__DESCRIPTION OF THE TASK__.
A word-for-word transcription of every record is needed.

►

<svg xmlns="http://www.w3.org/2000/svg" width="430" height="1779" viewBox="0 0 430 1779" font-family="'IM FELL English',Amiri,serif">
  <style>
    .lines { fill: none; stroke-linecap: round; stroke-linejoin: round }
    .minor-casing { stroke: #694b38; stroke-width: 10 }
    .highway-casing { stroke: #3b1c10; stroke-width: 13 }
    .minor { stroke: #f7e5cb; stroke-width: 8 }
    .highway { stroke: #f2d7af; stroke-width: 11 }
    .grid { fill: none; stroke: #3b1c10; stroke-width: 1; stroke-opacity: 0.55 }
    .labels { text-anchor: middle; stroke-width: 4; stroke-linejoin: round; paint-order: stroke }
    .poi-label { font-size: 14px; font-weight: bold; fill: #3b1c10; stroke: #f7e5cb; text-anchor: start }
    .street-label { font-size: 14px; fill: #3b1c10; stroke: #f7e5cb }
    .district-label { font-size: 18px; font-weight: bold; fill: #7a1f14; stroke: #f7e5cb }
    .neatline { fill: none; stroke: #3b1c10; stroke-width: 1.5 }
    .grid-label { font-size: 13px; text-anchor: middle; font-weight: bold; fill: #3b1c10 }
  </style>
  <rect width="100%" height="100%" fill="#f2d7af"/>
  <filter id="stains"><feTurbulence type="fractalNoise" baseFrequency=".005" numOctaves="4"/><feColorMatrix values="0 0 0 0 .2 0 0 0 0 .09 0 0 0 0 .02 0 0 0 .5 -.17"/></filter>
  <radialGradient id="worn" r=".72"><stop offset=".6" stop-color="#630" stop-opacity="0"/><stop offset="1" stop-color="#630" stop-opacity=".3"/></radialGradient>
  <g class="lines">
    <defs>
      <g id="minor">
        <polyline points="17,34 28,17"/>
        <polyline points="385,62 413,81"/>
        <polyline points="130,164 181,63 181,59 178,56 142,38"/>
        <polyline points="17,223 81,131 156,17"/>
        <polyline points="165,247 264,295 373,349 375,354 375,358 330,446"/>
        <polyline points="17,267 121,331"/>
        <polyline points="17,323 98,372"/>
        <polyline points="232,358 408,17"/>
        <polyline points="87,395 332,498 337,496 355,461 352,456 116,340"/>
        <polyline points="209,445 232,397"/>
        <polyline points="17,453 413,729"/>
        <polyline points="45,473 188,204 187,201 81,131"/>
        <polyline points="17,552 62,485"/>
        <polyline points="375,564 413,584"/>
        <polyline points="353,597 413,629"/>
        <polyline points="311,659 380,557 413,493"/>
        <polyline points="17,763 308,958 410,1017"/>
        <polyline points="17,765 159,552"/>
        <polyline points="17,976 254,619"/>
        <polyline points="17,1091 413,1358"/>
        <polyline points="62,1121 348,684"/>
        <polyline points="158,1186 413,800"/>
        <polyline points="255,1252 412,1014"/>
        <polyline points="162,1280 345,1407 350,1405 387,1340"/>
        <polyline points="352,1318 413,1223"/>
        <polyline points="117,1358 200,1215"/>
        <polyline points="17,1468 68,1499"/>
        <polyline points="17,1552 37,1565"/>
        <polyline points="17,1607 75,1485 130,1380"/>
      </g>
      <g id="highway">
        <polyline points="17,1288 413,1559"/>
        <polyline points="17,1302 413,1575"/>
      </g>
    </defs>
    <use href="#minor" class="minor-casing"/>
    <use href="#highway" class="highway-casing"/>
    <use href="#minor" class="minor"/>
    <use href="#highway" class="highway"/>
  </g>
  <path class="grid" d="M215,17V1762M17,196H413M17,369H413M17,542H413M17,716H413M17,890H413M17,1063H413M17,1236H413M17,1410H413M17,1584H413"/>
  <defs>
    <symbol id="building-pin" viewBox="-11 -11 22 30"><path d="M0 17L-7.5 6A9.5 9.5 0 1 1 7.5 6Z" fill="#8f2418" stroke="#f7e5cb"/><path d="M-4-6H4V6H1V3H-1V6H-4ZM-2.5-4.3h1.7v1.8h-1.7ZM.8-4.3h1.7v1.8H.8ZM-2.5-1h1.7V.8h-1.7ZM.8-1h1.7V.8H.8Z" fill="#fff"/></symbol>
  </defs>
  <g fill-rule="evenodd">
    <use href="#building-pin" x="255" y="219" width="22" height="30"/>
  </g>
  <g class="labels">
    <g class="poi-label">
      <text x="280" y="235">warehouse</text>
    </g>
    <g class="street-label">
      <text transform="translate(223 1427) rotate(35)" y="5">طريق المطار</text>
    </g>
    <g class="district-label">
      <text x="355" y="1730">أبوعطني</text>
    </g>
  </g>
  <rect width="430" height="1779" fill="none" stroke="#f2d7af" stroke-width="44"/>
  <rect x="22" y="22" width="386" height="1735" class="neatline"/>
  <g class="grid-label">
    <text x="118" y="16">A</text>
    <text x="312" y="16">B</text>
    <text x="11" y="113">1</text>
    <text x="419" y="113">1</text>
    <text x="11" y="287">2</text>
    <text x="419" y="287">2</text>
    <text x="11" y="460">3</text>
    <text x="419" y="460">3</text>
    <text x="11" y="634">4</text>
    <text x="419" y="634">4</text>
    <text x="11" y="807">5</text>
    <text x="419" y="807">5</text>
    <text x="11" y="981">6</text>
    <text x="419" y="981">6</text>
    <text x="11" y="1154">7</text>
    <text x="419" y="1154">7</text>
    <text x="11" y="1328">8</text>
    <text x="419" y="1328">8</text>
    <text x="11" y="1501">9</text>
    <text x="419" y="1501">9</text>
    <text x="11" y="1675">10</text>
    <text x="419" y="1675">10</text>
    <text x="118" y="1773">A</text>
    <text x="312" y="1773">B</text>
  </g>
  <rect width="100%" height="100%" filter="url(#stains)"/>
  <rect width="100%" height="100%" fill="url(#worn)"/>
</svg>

◄

__OUTPUT FOR THIS EXERCISE__.
<svg xmlns="http://www.w3.org/2000/svg" width="430" height="1779" viewBox="0 0 430 1779" font-family="'IM FELL English',Amiri,serif">
  <style>
    .lines { fill: none; stroke-linecap: round; stroke-linejoin: round }
    .minor-casing { stroke: #694b38; stroke-width: 10 }
    .highway-casing { stroke: #3b1c10; stroke-width: 13 }
    .minor { stroke: #f7e5cb; stroke-width: 8 }
    .highway { stroke: #f2d7af; stroke-width: 11 }
    .grid { fill: none; stroke: #3b1c10; stroke-width: 1; stroke-opacity: 0.55 }
    .labels { text-anchor: middle; stroke-width: 4; stroke-linejoin: round; paint-order: stroke }
    .poi-label { font-size: 14px; font-weight: bold; fill: #3b1c10; stroke: #f7e5cb; text-anchor: start }
    .street-label { font-size: 14px; fill: #3b1c10; stroke: #f7e5cb }
    .district-label { font-size: 18px; font-weight: bold; fill: #7a1f14; stroke: #f7e5cb }
    .neatline { fill: none; stroke: #3b1c10; stroke-width: 1.5 }
    .grid-label { font-size: 13px; text-anchor: middle; font-weight: bold; fill: #3b1c10 }
  </style>
  <rect width="100%" height="100%" fill="#f2d7af"/>
  <filter id="stains"><feTurbulence type="fractalNoise" baseFrequency=".005" numOctaves="4"/><feColorMatrix values="0 0 0 0 .2 0 0 0 0 .09 0 0 0 0 .02 0 0 0 .5 -.17"/></filter>
  <radialGradient id="worn" r=".72"><stop offset=".6" stop-color="#630" stop-opacity="0"/><stop offset="1" stop-color="#630" stop-opacity=".3"/></radialGradient>
  <g class="lines">
    <defs>
      <g id="minor">
        <polyline points="17,34 28,17"/>
        <polyline points="385,62 413,81"/>
        <polyline points="130,164 181,63 181,59 178,56 142,38"/>
        <polyline points="17,223 81,131 156,17"/>
        <polyline points="165,247 264,295 373,349 375,354 375,358 330,446"/>
        <polyline points="17,267 121,331"/>
        <polyline points="17,323 98,372"/>
        <polyline points="232,358 408,17"/>
        <polyline points="87,395 332,498 337,496 355,461 352,456 116,340"/>
        <polyline points="209,445 232,397"/>
        <polyline points="17,453 413,729"/>
        <polyline points="45,473 188,204 187,201 81,131"/>
        <polyline points="17,552 62,485"/>
        <polyline points="375,564 413,584"/>
        <polyline points="353,597 413,629"/>
        <polyline points="311,659 380,557 413,493"/>
        <polyline points="17,763 308,958 410,1017"/>
        <polyline points="17,765 159,552"/>
        <polyline points="17,976 254,619"/>
        <polyline points="17,1091 413,1358"/>
        <polyline points="62,1121 348,684"/>
        <polyline points="158,1186 413,800"/>
        <polyline points="255,1252 412,1014"/>
        <polyline points="162,1280 345,1407 350,1405 387,1340"/>
        <polyline points="352,1318 413,1223"/>
        <polyline points="117,1358 200,1215"/>
        <polyline points="17,1468 68,1499"/>
        <polyline points="17,1552 37,1565"/>
        <polyline points="17,1607 75,1485 130,1380"/>
      </g>
      <g id="highway">
        <polyline points="17,1288 413,1559"/>
        <polyline points="17,1302 413,1575"/>
      </g>
    </defs>
    <use href="#minor" class="minor-casing"/>
    <use href="#highway" class="highway-casing"/>
    <use href="#minor" class="minor"/>
    <use href="#highway" class="highway"/>
  </g>
  <path class="grid" d="M215,17V1762M17,196H413M17,369H413M17,542H413M17,716H413M17,890H413M17,1063H413M17,1236H413M17,1410H413M17,1584H413"/>
  <defs>
    <symbol id="building-pin" viewBox="-11 -11 22 30"><path d="M0 17L-7.5 6A9.5 9.5 0 1 1 7.5 6Z" fill="#8f2418" stroke="#f7e5cb"/><path d="M-4-6H4V6H1V3H-1V6H-4ZM-2.5-4.3h1.7v1.8h-1.7ZM.8-4.3h1.7v1.8H.8ZM-2.5-1h1.7V.8h-1.7ZM.8-1h1.7V.8H.8Z" fill="#fff"/></symbol>
  </defs>
  <g fill-rule="evenodd">
    <use href="#building-pin" x="255" y="219" width="22" height="30"/>
  </g>
  <g class="labels">
    <g class="poi-label">
      <text x="280" y="235">warehouse</text>
    </g>
    <g class="street-label">
      <text transform="translate(223 1427) rotate(35)" y="5">طريق المطار</text>
    </g>
    <g class="district-label">
      <text x="355" y="1730">أبوعطني</text>
    </g>
  </g>
  <rect width="430" height="1779" fill="none" stroke="#f2d7af" stroke-width="44"/>
  <rect x="22" y="22" width="386" height="1735" class="neatline"/>
  <g class="grid-label">
    <text x="118" y="16">A</text>
    <text x="312" y="16">B</text>
    <text x="11" y="113">1</text>
    <text x="419" y="113">1</text>
    <text x="11" y="287">2</text>
    <text x="419" y="287">2</text>
    <text x="11" y="460">3</text>
    <text x="419" y="460">3</text>
    <text x="11" y="634">4</text>
    <text x="419" y="634">4</text>
    <text x="11" y="807">5</text>
    <text x="419" y="807">5</text>
    <text x="11" y="981">6</text>
    <text x="419" y="981">6</text>
    <text x="11" y="1154">7</text>
    <text x="419" y="1154">7</text>
    <text x="11" y="1328">8</text>
    <text x="419" y="1328">8</text>
    <text x="11" y="1501">9</text>
    <text x="419" y="1501">9</text>
    <text x="11" y="1675">10</text>
    <text x="419" y="1675">10</text>
    <text x="118" y="1773">A</text>
    <text x="312" y="1773">B</text>
  </g>
  <rect width="100%" height="100%" filter="url(#stains)"/>
  <rect width="100%" height="100%" fill="url(#worn)"/>
</svg>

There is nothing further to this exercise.